During jury selection today, defense attorney Rios was beside himself because San Angelo LIVE! reported what the arrest affidavit stated. Monday afternoon in Judge Carmen Dusek’s courtroom, 91 potential jurors faced an inquisition about their consumption of the free press by Rios.
“Have any of you heard about this case before reporting to jury duty?” Rios asked.
Only 13 raised their hands.
“You can’t tell what is accurate in the news these days, can you” Rios prodded. He then went to each of the 13 and asked what the extent of their knowledge of the case was, and how each citizen heard about his client’s trial.
One potential juror said he had read about four articles on the case. “But I haven’t formed an opinion yet,” he said of Thompson’s guilt or innocence.
“You know those headlines are written to sell papers or get readership,” Rios instructed the potential jurors.
“I heard about this case [in the news] that it always gets rescheduled,” another potential juror admitted. One more potential juror said she had read about the case many times. She didn’t say where she read it, but it must have been on San Angelo LIVE! since we are the only news source extensively reporting on the accused cattle rustler’s trial.
As Rios reached the other side of the courtroom, some potential jurors admitted they had read about the case “on social media.” One of those social media consumers said he worked for the San Angelo Standard-Times for about 10 years up and until 2009 or so.

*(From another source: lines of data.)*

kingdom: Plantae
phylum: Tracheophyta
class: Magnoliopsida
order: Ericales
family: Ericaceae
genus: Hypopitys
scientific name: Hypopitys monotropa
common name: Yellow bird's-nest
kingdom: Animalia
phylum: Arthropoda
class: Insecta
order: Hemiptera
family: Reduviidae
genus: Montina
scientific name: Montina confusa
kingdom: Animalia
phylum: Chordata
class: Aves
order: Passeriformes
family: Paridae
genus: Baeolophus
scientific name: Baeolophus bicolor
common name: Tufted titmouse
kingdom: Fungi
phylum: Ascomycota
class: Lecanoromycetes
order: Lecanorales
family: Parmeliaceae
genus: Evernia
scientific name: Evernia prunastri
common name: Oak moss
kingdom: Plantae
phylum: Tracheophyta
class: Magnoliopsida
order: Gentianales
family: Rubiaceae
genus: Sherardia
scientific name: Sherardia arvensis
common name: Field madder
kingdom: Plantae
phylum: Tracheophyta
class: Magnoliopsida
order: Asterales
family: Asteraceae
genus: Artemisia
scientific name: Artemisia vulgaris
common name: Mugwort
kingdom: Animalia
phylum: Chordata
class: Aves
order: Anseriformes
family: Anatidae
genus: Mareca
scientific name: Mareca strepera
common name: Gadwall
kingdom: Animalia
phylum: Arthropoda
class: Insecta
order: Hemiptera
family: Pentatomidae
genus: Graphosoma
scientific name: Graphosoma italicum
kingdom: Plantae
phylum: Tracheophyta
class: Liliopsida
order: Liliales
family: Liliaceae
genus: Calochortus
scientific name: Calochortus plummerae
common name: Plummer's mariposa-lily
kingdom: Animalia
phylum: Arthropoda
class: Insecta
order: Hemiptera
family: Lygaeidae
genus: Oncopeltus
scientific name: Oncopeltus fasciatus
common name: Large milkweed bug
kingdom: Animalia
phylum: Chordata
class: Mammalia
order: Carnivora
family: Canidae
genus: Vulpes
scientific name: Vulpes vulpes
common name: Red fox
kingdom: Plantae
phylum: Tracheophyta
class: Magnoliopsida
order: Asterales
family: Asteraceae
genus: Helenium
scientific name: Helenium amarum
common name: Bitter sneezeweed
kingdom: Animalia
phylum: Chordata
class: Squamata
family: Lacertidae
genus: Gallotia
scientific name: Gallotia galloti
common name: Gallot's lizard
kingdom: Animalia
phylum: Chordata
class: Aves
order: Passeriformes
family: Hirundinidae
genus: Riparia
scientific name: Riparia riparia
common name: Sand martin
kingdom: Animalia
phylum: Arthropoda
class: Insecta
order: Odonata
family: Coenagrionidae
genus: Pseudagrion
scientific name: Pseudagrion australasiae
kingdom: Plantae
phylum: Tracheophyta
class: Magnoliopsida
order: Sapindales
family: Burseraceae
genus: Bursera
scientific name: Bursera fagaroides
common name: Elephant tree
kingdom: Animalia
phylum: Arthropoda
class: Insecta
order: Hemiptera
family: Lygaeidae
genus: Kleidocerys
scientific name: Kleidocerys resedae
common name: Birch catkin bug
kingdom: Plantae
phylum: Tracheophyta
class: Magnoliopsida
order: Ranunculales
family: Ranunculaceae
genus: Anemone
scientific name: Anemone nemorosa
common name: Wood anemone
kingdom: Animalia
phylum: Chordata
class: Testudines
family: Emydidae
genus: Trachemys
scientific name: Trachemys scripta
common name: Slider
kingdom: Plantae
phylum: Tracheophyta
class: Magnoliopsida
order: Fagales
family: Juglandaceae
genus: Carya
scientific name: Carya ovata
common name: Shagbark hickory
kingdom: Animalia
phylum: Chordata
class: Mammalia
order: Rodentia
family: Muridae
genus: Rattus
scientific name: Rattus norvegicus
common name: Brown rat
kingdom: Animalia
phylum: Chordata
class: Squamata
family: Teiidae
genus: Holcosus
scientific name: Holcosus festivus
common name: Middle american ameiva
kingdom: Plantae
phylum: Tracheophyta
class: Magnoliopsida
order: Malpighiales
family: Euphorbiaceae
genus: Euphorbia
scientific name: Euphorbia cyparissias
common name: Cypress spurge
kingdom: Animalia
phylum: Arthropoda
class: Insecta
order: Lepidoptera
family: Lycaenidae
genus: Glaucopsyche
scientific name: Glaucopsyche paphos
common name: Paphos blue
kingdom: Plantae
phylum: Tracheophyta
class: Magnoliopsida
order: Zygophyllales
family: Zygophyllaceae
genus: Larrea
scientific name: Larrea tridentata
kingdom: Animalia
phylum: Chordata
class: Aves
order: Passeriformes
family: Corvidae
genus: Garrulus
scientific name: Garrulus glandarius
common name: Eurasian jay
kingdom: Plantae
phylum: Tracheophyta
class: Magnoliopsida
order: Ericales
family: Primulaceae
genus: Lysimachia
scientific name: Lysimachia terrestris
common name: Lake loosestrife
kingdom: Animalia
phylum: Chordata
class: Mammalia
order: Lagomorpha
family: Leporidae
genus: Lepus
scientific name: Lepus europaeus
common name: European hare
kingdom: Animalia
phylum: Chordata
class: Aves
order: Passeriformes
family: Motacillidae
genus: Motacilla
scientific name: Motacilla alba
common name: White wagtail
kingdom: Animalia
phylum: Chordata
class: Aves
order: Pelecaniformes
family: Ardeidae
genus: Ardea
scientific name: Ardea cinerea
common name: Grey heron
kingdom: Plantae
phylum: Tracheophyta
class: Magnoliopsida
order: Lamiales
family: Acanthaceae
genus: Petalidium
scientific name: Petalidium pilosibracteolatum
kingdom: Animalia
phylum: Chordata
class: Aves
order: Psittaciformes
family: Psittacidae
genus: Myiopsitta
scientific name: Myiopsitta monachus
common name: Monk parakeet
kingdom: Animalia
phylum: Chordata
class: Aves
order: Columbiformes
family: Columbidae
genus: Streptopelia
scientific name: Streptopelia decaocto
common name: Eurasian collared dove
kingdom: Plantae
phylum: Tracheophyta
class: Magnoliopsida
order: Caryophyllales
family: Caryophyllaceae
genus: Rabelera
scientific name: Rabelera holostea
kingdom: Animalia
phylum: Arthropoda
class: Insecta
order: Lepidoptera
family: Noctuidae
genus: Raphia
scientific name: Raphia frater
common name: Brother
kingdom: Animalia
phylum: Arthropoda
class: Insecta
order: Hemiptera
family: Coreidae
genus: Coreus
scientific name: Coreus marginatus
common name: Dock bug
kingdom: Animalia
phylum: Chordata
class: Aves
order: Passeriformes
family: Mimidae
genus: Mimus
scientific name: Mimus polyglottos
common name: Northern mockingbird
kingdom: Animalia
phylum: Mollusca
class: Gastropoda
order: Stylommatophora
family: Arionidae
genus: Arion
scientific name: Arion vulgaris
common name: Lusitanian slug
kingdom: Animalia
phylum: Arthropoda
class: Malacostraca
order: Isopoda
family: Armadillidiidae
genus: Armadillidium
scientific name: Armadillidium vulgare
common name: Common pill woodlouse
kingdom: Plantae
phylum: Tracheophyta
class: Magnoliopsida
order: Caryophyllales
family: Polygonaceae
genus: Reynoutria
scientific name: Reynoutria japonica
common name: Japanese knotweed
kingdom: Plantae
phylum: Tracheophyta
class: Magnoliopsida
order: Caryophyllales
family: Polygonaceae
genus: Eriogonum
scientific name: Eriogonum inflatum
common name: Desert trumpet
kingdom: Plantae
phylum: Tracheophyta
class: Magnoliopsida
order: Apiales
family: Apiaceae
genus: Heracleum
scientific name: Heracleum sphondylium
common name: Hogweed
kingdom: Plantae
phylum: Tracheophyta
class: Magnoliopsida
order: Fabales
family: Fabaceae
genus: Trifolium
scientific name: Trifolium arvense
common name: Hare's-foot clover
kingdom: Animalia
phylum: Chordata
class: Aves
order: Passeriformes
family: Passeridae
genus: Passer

“Of course today, we don’t have just the Standard-Times, do we?” Rios seemed to lament. “We have competitors and they have to compete for our attention.”
The former Standard-Times employee and Rios bonded on that, it seemed. The personal disdain each held for the attention-getting competitors of corporate media seemed to mesh.
Despite the impact of “social media” headlines about the accused cattle rustler, none of the potential jurors who admitted seeing news coverage about the case said it would impact their decision on Thompson’s guilt or innocence.
Rios wasn’t done, however. Foreshadowing the trial’s outcome, perhaps, he sighed. “Just the accusation alone is hard to overcome,” he said.
The trial of the accused cattle rustler continues Tuesday at 9 a.m.